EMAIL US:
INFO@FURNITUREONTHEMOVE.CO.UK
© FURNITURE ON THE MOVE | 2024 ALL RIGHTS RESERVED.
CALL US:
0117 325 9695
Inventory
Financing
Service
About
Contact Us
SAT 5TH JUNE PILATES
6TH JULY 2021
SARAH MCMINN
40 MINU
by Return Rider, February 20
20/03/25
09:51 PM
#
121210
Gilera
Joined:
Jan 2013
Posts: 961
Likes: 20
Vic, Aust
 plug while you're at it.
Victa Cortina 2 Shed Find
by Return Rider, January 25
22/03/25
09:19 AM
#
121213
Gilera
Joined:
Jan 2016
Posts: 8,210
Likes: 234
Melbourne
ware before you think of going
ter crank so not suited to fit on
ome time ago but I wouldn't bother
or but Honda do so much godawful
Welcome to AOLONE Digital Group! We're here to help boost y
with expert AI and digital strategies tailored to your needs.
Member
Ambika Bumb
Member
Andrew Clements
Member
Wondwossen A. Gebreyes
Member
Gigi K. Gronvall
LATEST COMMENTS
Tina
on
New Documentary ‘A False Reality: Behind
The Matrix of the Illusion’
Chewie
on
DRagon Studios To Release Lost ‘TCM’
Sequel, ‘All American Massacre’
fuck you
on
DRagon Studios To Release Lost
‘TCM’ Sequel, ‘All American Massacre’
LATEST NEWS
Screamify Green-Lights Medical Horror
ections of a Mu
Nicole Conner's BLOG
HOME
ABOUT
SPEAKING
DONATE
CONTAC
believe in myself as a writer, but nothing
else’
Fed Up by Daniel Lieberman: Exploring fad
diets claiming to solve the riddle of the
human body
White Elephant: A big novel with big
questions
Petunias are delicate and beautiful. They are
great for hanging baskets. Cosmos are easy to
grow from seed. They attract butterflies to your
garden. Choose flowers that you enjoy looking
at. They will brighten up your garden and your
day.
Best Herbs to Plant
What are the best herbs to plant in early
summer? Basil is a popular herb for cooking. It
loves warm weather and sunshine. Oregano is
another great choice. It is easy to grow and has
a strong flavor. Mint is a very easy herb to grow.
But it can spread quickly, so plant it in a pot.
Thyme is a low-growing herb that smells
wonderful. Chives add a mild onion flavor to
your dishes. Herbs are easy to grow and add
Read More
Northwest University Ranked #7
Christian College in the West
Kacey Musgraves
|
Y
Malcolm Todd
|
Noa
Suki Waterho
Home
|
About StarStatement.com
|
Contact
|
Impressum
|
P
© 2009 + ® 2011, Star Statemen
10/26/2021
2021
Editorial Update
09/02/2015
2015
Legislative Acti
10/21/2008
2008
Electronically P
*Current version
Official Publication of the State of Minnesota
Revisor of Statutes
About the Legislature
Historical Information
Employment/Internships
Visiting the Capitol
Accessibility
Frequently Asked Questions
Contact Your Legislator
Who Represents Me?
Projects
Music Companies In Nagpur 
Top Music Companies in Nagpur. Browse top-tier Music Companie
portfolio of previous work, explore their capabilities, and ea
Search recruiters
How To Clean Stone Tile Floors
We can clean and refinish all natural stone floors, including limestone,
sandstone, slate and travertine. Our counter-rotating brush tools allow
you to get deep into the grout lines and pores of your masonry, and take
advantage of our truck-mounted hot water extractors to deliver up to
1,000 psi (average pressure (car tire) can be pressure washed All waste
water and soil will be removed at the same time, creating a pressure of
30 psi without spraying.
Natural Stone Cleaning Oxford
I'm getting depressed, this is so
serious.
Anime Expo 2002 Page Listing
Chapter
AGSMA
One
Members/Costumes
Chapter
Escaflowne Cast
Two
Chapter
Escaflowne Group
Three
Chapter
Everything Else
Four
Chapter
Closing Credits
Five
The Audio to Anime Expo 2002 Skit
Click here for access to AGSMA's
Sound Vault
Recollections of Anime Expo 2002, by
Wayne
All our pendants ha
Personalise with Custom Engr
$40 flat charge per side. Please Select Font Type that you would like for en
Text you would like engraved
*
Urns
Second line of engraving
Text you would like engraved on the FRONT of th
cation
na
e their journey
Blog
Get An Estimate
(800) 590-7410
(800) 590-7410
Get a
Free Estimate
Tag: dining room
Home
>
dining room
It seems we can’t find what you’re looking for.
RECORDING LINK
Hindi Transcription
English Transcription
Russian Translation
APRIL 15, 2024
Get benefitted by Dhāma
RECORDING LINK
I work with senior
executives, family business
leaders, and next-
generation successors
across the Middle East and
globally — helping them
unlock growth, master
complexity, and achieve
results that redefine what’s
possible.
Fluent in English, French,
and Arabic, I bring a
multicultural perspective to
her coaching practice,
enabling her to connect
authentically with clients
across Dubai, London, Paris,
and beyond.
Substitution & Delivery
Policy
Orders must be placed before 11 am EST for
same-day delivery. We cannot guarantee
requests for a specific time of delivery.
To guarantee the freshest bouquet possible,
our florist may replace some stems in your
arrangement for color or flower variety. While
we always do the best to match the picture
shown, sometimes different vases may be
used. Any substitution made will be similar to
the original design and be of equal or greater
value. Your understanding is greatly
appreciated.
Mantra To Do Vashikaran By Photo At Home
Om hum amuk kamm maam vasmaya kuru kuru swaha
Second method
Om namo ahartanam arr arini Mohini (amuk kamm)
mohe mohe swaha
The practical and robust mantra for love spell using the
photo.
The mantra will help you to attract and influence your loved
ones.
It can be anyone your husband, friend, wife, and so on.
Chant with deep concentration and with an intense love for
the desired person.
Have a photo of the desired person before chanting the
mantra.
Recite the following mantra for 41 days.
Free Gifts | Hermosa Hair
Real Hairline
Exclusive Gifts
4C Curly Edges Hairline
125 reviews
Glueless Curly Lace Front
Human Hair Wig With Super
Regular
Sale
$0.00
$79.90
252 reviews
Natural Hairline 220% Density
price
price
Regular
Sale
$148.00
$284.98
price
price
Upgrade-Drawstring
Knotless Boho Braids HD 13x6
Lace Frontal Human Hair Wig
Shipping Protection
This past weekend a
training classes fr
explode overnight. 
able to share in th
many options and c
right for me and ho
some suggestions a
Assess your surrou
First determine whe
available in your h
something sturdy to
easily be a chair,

_Goal of the exercise:_ In the listing, return each line containing the string "Sequel".

_Exercise response:_
Sequel, ‘All American Massacre’
‘TCM’ Sequel, ‘All American Massacre’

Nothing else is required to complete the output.